Ravished by the Rake

He came to her, as she knew he would, by dead of night.

Sleep had evaded her these hours past and so when she heard the rattle of stones at her window, it did not startle Posy out of slumber.

The pebbles skittered against the glass again and, afrit that Thorndyke (for it could be no one else) might break the window or rouse the household, Posy rose from her bed and peered out.

‘What are you about, sir?’ Posy hissed, but Thorndyke was already hoisting himself up the apple tree that grew close to the house, its branches almost touching the windows as Posy had had to dismiss the gardener last Michaelmas. ‘Are you mad?’

‘Ill met by moonlight, my dear Miss Morland,’ Thorndyke said, his voice steady despite his exertions. ‘How enchanting you look. So adorably dishevelled.’

Posy was sure she looked neither adorable nor enchanting enveloped in her voluminous, lawn cotton nightgown, with her hair loosely plaited.

‘You must have taken complete leave of your senses if you imagine that I’ll let you in,’ she told him firmly, for only that past afternoon she’d taken her dear friend Verity into her confidence. Although she was a rector’s daughter, Verity had not condemned her, nor judged her either, but she had warned Posy to be firm with Lord Thorndyke.

‘Let no man put a price on your reputation or your heart,’ Verity had said. ‘Though indeed I do suspect that it’s not the fifty guineas he longs to possess but your love, for that has much greater worth.’

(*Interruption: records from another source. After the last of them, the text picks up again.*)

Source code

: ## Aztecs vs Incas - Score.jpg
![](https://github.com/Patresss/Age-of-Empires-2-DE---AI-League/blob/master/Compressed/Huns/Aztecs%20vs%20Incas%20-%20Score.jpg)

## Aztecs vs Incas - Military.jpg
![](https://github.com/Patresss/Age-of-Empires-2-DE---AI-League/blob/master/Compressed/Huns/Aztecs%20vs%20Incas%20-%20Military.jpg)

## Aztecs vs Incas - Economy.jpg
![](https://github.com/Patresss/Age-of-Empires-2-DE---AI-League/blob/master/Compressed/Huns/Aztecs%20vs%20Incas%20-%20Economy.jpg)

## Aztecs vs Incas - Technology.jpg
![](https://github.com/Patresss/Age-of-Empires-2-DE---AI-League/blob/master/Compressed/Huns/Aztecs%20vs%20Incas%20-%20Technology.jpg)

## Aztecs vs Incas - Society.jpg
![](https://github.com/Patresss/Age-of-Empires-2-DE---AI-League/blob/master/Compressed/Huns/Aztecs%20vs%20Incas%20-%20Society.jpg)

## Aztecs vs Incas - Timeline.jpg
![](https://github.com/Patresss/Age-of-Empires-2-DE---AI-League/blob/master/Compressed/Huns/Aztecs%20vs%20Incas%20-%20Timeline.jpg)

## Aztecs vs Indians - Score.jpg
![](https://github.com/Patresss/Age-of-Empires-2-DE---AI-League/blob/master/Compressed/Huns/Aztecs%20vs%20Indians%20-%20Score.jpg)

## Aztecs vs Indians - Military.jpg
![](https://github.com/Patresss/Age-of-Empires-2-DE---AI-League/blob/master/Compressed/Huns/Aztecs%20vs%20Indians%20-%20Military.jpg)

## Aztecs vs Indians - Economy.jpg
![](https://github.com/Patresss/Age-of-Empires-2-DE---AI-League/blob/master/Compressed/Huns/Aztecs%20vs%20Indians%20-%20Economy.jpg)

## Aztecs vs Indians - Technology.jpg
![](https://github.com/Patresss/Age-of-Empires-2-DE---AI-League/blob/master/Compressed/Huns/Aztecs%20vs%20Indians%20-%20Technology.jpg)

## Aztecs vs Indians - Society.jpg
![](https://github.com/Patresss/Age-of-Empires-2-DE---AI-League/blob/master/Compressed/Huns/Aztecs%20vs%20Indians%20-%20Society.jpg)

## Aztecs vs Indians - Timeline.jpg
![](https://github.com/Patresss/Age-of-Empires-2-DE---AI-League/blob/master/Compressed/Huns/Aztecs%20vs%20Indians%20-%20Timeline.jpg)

Yet, Posy refused to believe that Thorndyke could or would love her. To love, one needed a pure heart and Thorndyke’s was as black as the few measly lumps of coal that were all Posy could afford to burn of an evening.

‘You’ll let me in, Posy,’ Thorndyke insisted. ‘To your bedchamber and to that soft inviting place between your silken thighs. Now step aside from the window, dammit, woman!’

‘I will not!’ Posy stuck her head out of the window so she wouldn’t have to shriek like a costermonger. (NB Do costermongers shriek? Must research.) ‘You cannot toy with me, with my affections. I have no monetary means to repay my family’s debt and, God help me, I will not debase myself any longer. Have me and Samuel cast out if you must, but I’d rather take my chances in debtors’ prison than in your arms. Now leave me in peace.’

But as she reached out to close the window, to shut Thorndyke out, he leaned forwards and stole a kiss.

She trembled (No! Don’t start that again!) shivered convulsively and Thorndyke took advantage of Posy’s momentary distraction to jump from tree to window ledge.

‘Will you have me break my neck, Miss Morland?’ he enquired throatily. ‘Will that make you happy?’

‘I want no man’s death, not even yours, on my conscience,’ Posy said, and she stood aside so he could leap nimbly into her bedchamber. Then he stood before her, lean and strong and shockingly virile in his tight buckskin breeches and exquisitely cut coat of black superfine. ‘But you will not have me. I will not be your whore, sir. Not even for five hundred guineas.’

‘What nonsense!’ Thorndyke scoffed as he gathered up a handful of her nightgown to draw her closer. ‘You do both of us a disservice when such harsh words tumble out of your pretty mouth.’

‘You must leave me in peace, my lord,’ Posy said a little desperately as she felt the heat of him through the thin cotton, one of his hands clamping down on the curve of her hip.

‘Why should you be left in peace when I am in torment?’ Thorndyke asked with a desperation that matched her own, and she could not lift a finger to stop him, could not voice one protest as he ripped away her nightgown as easily as if it were fashioned from paper and left her standing there naked and trembling beautiful in her vulnerability. ‘Lie with me, sweet Posy, lie with me and let me love you. Let me show you that, beneath my cruel, careless exterior, I can be kind . . . indulgent … biddable yours.’

With every promise he took another kiss, shaping her curves to the granite of his body and when Posy wound her fingers through his midnight black curls, he swept her up in his arms and strode over to the bed.